I have learned ways of coping and thinking that I think are helping me. Maybe part of that is realizing that I do not need to find value in his eyes. I've always been good at whatever I've set my mind to do. Pleased others and excelled at things. People over me were always happy with me - except my parents when I was a child. But teachers, bosses, leaders... I've always done well. Even today, I enjoy doing well and being valued on a team. But when you have a leader who has perhaps a different way of seeing the world... one skewed by his own oddities that perhaps he can not fix ever.... it may be impossible to be valued by him. And you know what? That is ok. Like the mistakes I made in my new office job, it's ok. I can't do everything right. When he does not see the good I do, perhaps it is not because my good is not good enough, but because he has his own weaknesses. Perhaps he is incapable of seeing as normal people do. When he overlooks normal politeness and rudely ignores me or when he picks up absolutely no emotion or even worse, criticizes emotion that should be treated sensitively, perhaps it is not because he is rude and cruel. Perhaps he just can not pick up on emotions nor figure out how to respond. I am taller. I do not need value from him.
I still need value from people. Some people will say we need to grow to where we don't, but I think it is a good aim, but not a real possibility. We need value from people. Just that we need to learn to look for it in people that know how to give it. I do better with some words of affirmation. I also know about ten people who I can count on to give them to me. So that is where I should go when I am empty. Not to people who will not even see my need for it. Those type will hurt - likely totally unwillingly and unaware.
My kids are growing. That makes me alternatively extremely proud and deeply sad. The babies are gone. The sticky fingers are gone. So are the toddler toys and cute outfits. Here are overgrown teens with long legs with hair on them who stink non-stop despite frequent showers and liberal reminders to use deodorant. Bundles of energy who at one minute are wise and mature and at another are exploding with emotions like a two year old. You know what is funny? I've got teens, but I've got bad case of the "I wish I could have another" syndrome and miss being pregnant, newborns, and all that. I loved being a young mom. I'd do it all again in a heartbeat. Being a mom of teens is good, too. Different, but good.
Life changes. Relationships change. Sometimes things hurt. Sometimes you get injured. Sometimes you make mistakes. The only thing impossible to stop is the incessant ticking of time... that relentless moving on.
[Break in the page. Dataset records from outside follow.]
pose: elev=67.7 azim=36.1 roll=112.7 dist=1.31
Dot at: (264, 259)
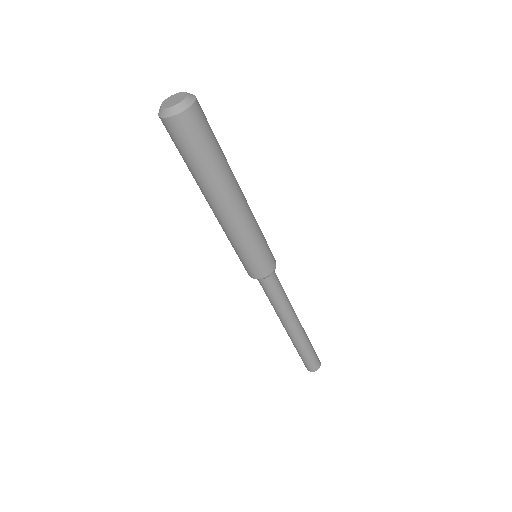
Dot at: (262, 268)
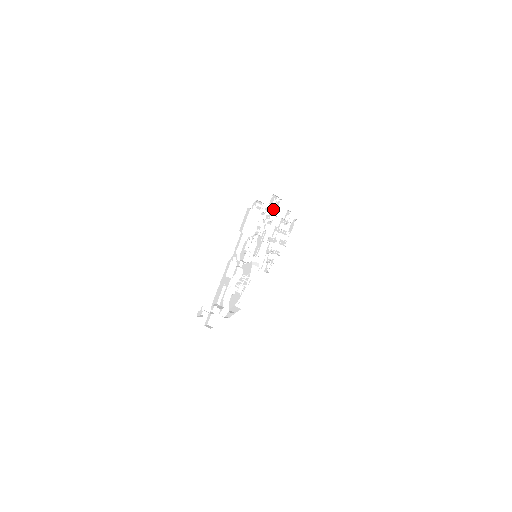
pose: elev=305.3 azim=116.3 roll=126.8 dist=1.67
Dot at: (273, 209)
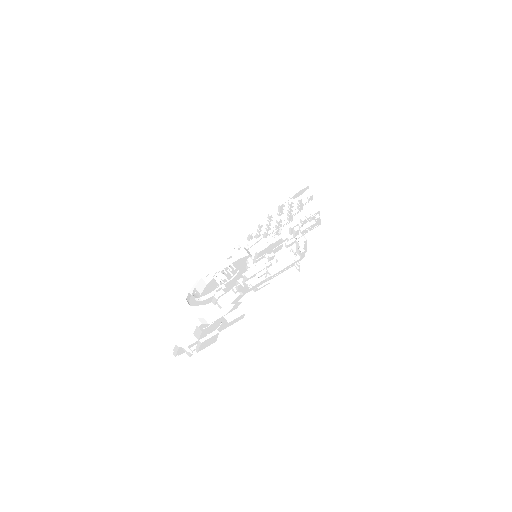
Dot at: (306, 228)
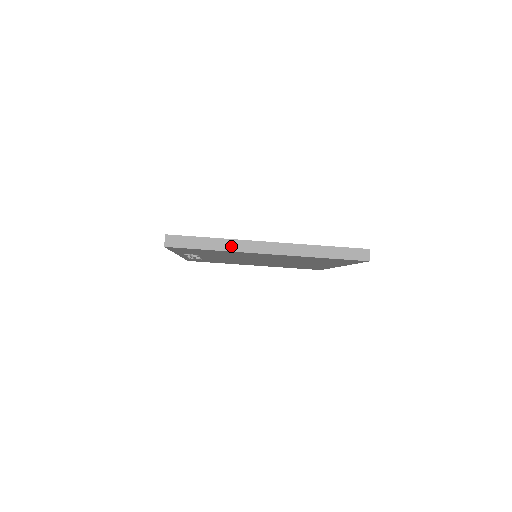
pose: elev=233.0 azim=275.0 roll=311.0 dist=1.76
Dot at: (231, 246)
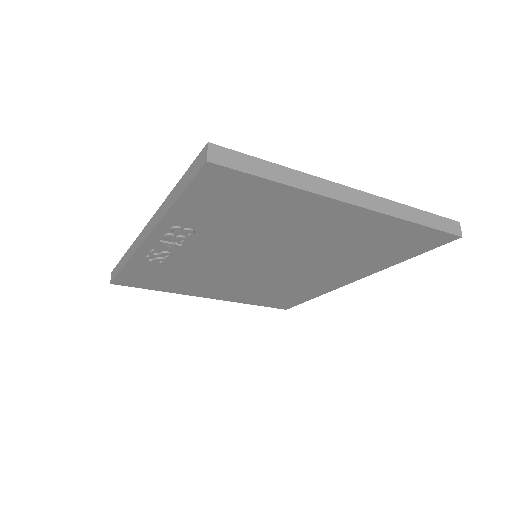
Dot at: (307, 183)
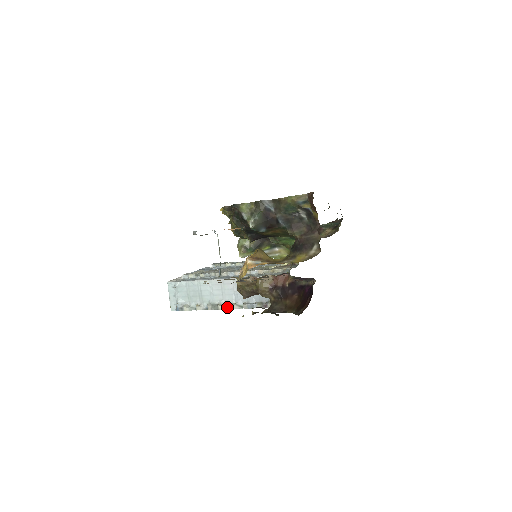
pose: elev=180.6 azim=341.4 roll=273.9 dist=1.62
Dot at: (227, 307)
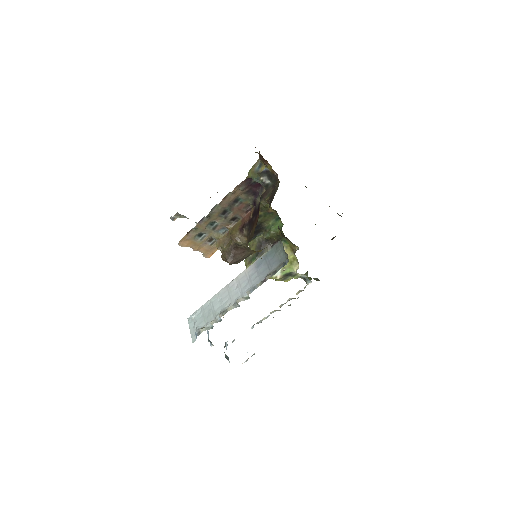
Dot at: (235, 306)
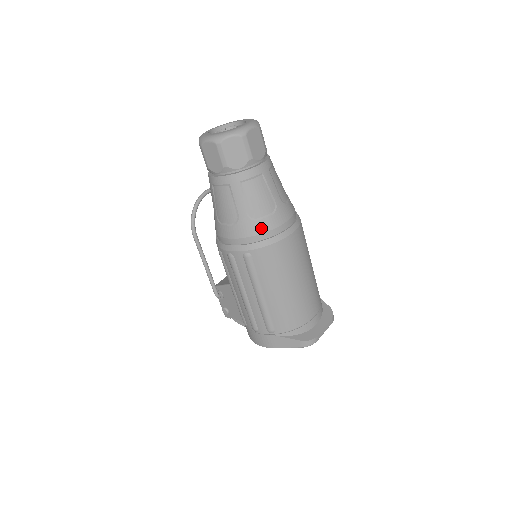
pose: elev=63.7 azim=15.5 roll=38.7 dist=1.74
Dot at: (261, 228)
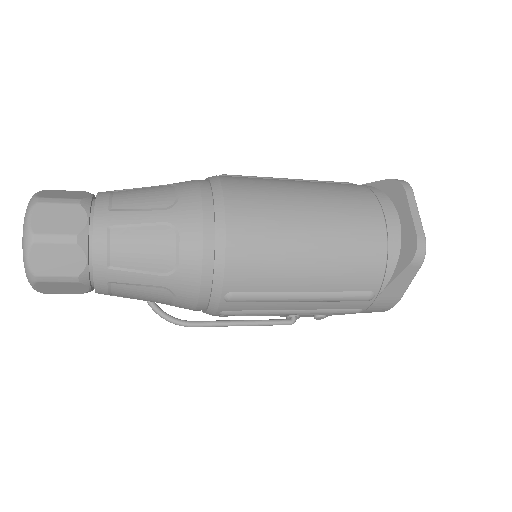
Dot at: (193, 264)
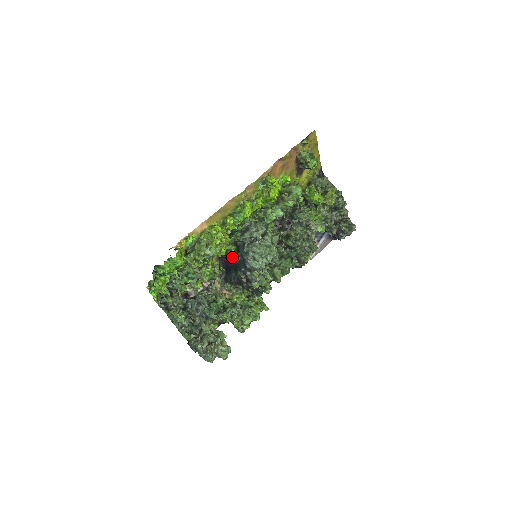
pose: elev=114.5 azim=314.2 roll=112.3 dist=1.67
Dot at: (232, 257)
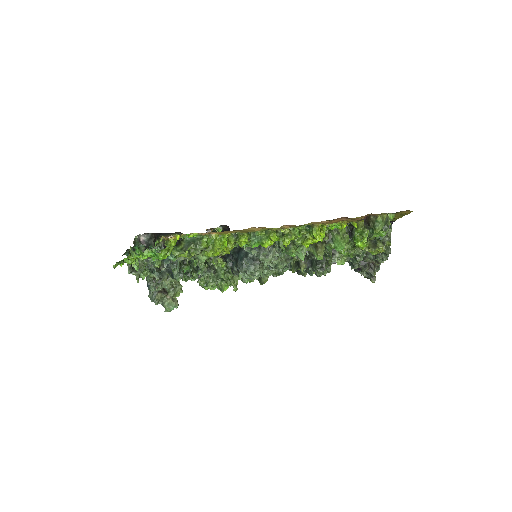
Dot at: occluded
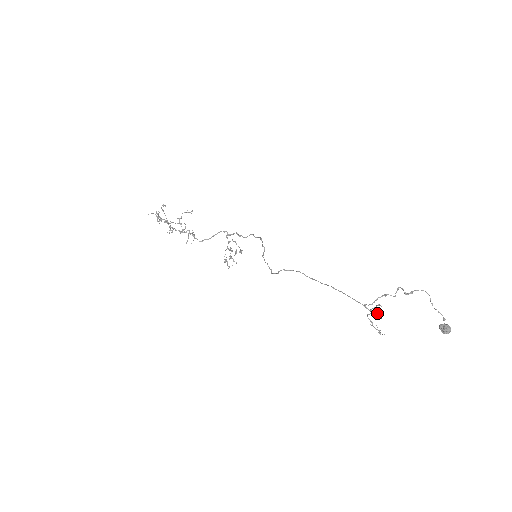
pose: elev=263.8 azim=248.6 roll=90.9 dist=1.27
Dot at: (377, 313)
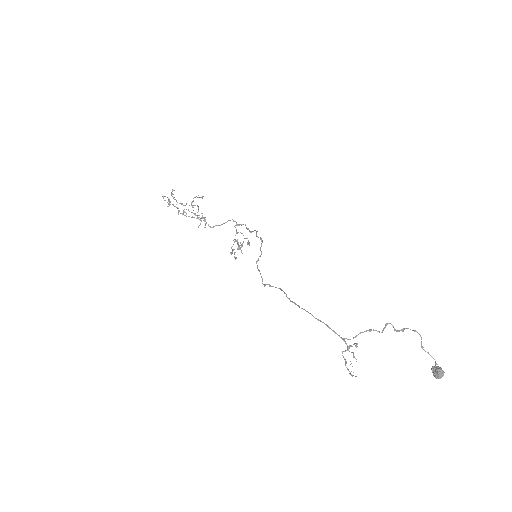
Dot at: occluded
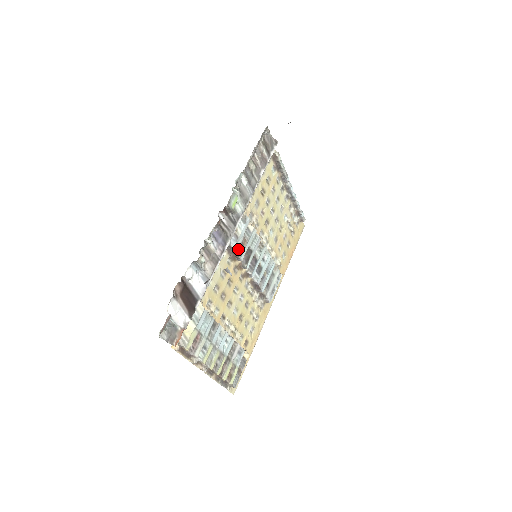
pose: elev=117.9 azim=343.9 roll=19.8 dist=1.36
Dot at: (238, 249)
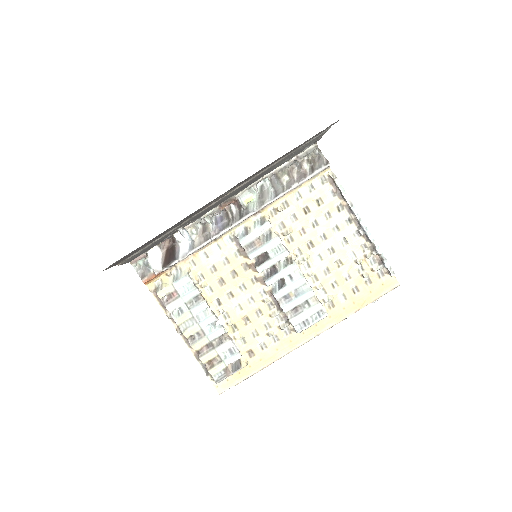
Dot at: (246, 245)
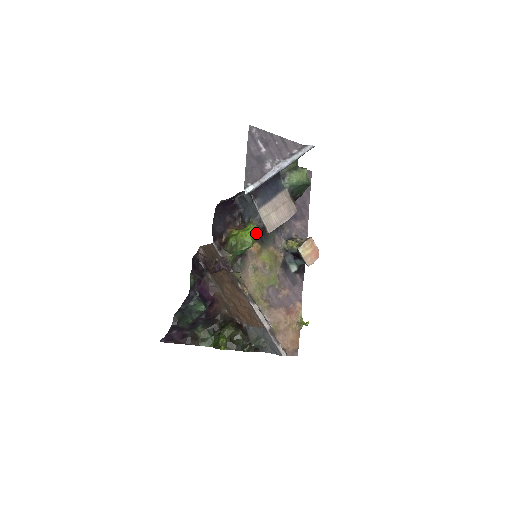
So often I would have frozen time here or there when something is "perfect", but I can not. Time goes on, and with it comes goodbyes, changes, and growth.
One day, heaven. In the meantime, let's enjoy with grace what we have today. It doesn't always last, but it is good. Even stinky teen boys with hairy legs are good. Even when they are fighting me for independence. I smile later, glad that they are growing and wanting independence... hoping they let us guide them until they are ready for it.
1 comment:
Hi. This was beautiful. Yep. That's all I have to say.